Pearson may face a lawsuit

The unauthorised discounting scandal which last month engulfed Pearson, the publishing to television conglomerate, deepened yesterday after a report that the US arm of its Penguin publishing subsidiary could face legal action from independent booksellers.

Penguin USA has already announced a $163m (pounds 100m) charge in the wake of the discovery that Christina Galatro, a former credit manager in its New Jersey office, had been hiding unsanctioned discounts to retailers in the company's accounts. But a report in the US yesterday said that Penguin USA was now being accused by independent booksellers of not extending to them discounts available to large retailers.

The American Booksellers Association (ABA) was reported as saying it was considering mounting a lawsuit against the company on allegations of offering unfair discounts.
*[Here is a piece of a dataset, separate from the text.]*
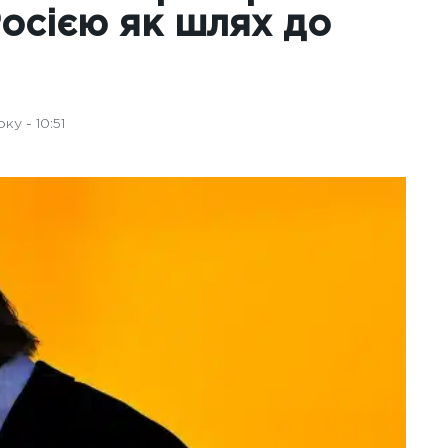
Росією як шлях до
у - 10:51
A spokesman said the board had discussed this and other possible courses of action, which he did not detail, at a meeting yesterday morning. The association hoped to make a further announcement in the next few days, he added.

A lawyer for the association said the discounts could violate a consent decree the New York-based Penguin signed in 1995. According to Jerald Jacobs, a lawyer with Jenner and Block, the Washington firm that represents the ABA: "We believe Penguin was giving large amounts of credit to only the very largest booksellers. If the practice occurred after the consent decree was signed, Penguin may be in violation of a court order."

The company was one of several large US publishers which signed consent orders promising not to favour big chains with discounts. Michael Lynton, Penguin's chief executive since last year, said he didn't know yet which retailers were offered discounts.

Pearson is expected to give details of its investigation into the affair when it announces its annual results in two weeks.